J’ai 29 ans, je suis Belge, expatriée au Chili, où je suis entrepreneure. J’ai créé mon agence de voyages sur-mesure spécialisée dans les expériences hors des sentiers battus. Si vous me lisez aujourd’hui, vous en vous doutez, c’est qu’il n’en a pas toujours été ainsi. J’ai souhaité prendre la parole pour raconter mon expérience, et vous partager les étapes de la réflexion qui m’a permis d’enfin oser poser ma dem.

J’ai eu un parcours assez classique jusqu’à mes 26 ans. Avant même d’avoir été diplômée d’une haute école de commerce, j’ai décroché un contrat en CDI en consultance en risk management pour le secteur bancaire. Autant dire que tout s’annonçait pour le mieux.

Comment s’est passée ton entrée dans la vie active ?

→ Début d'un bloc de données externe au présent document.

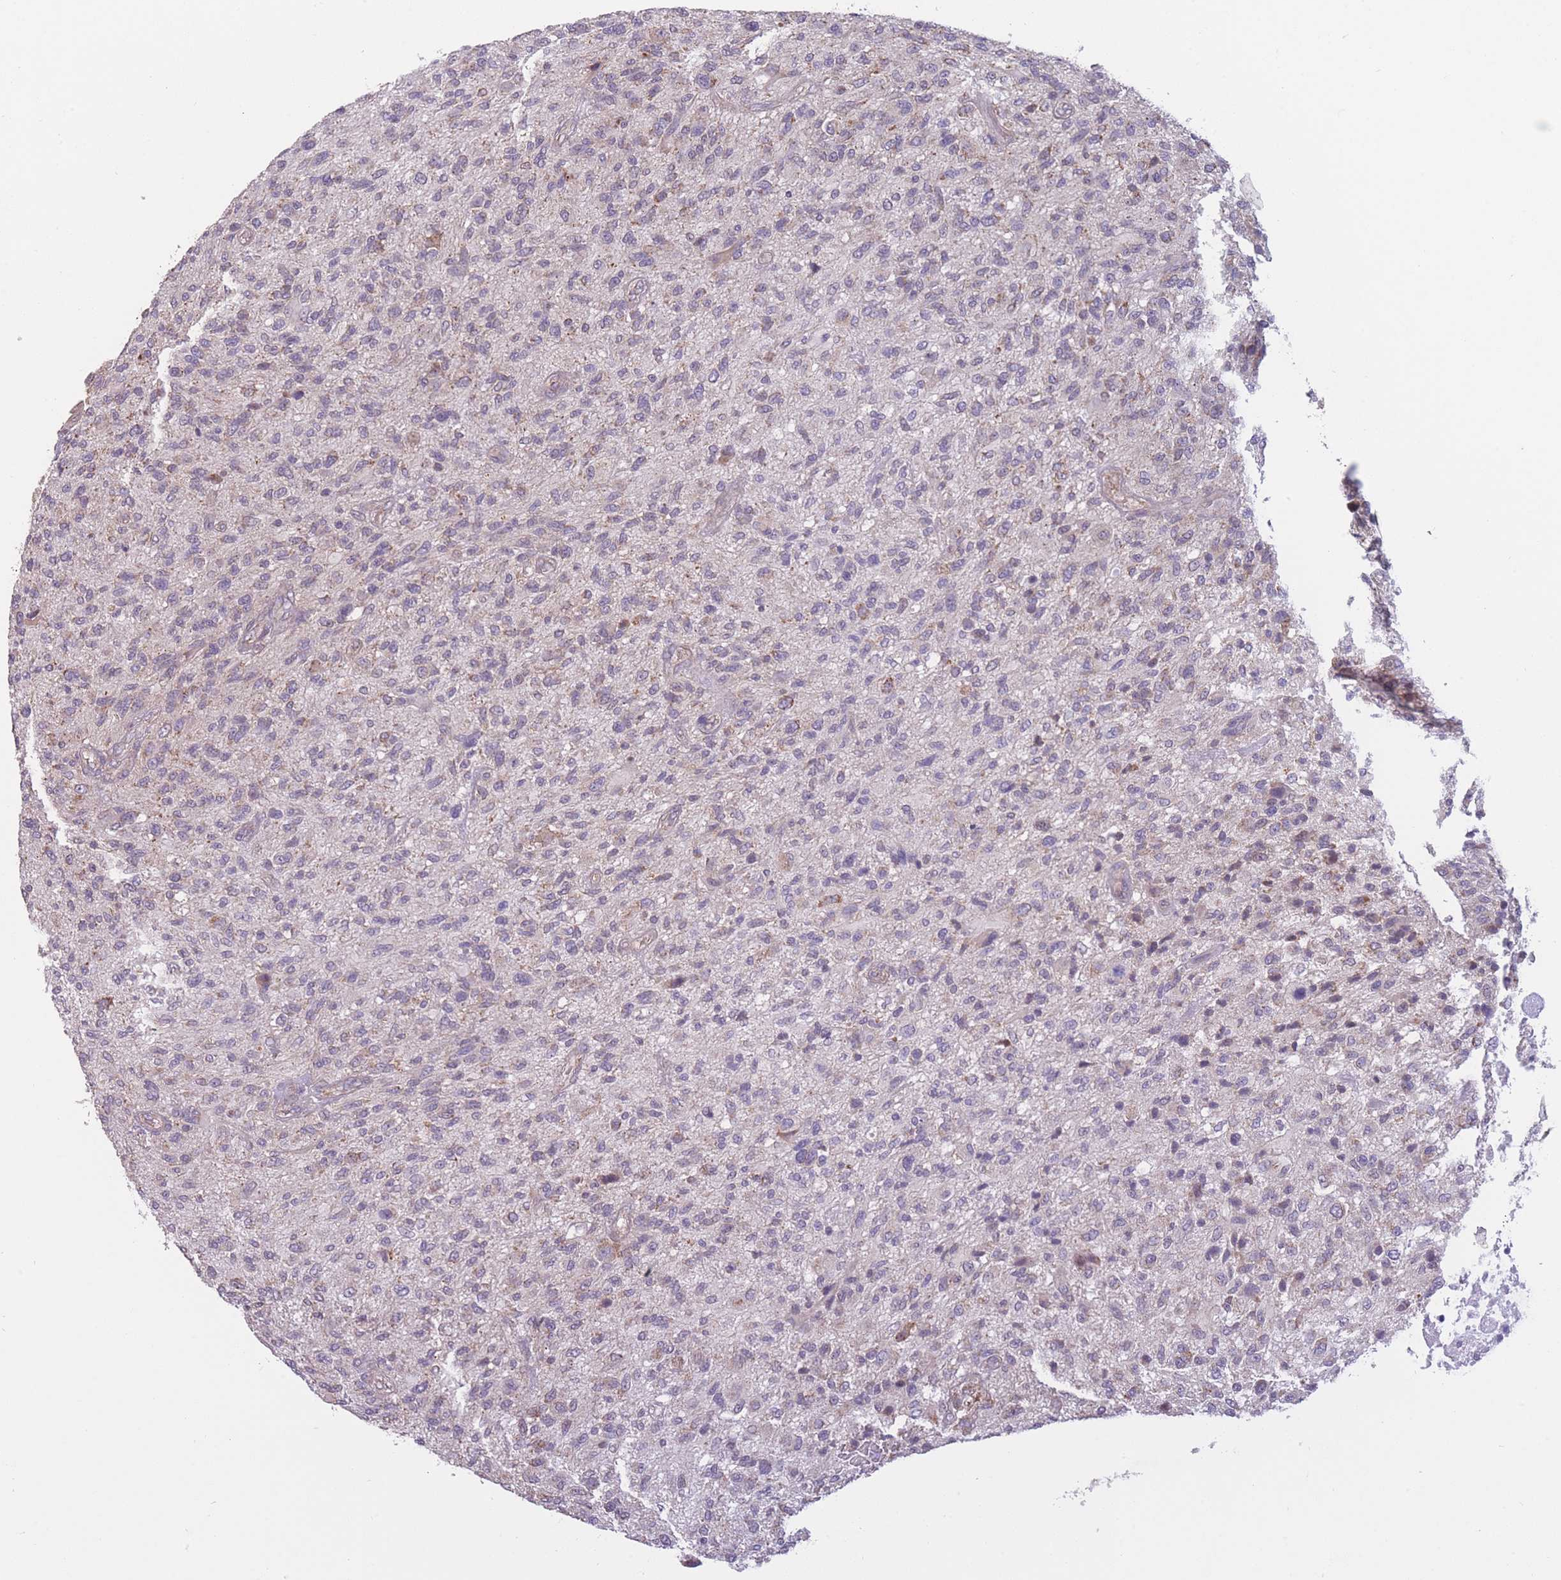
{"staining": {"intensity": "weak", "quantity": "<25%", "location": "cytoplasmic/membranous"}, "tissue": "glioma", "cell_type": "Tumor cells", "image_type": "cancer", "snomed": [{"axis": "morphology", "description": "Glioma, malignant, High grade"}, {"axis": "topography", "description": "Brain"}], "caption": "Glioma was stained to show a protein in brown. There is no significant staining in tumor cells.", "gene": "MRPS18C", "patient": {"sex": "male", "age": 47}}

Début octobre 2013, je débute « ma carrière » et c’est vite la douche froide. J’ai travaillé dans un Big 4 comme on dit (ndlr : Deloitte, PW, EY et KPMG), très hiérarchique, très schématisé et surtout… vide de sens. S’en suivront 2,5 ans où j’ai enchainé les projets, des plus nuls aux plus intéressants (il faut quand même reconnaitre le positif). Mais toujours cette question en filigrane : qu’est-ce que je fais là ? Et comme ce genre de boite engage 20 à 30 jeunes par an (chaque année une nouvelle « promotion »), il était probable qu’on était beaucoup à penser pareil.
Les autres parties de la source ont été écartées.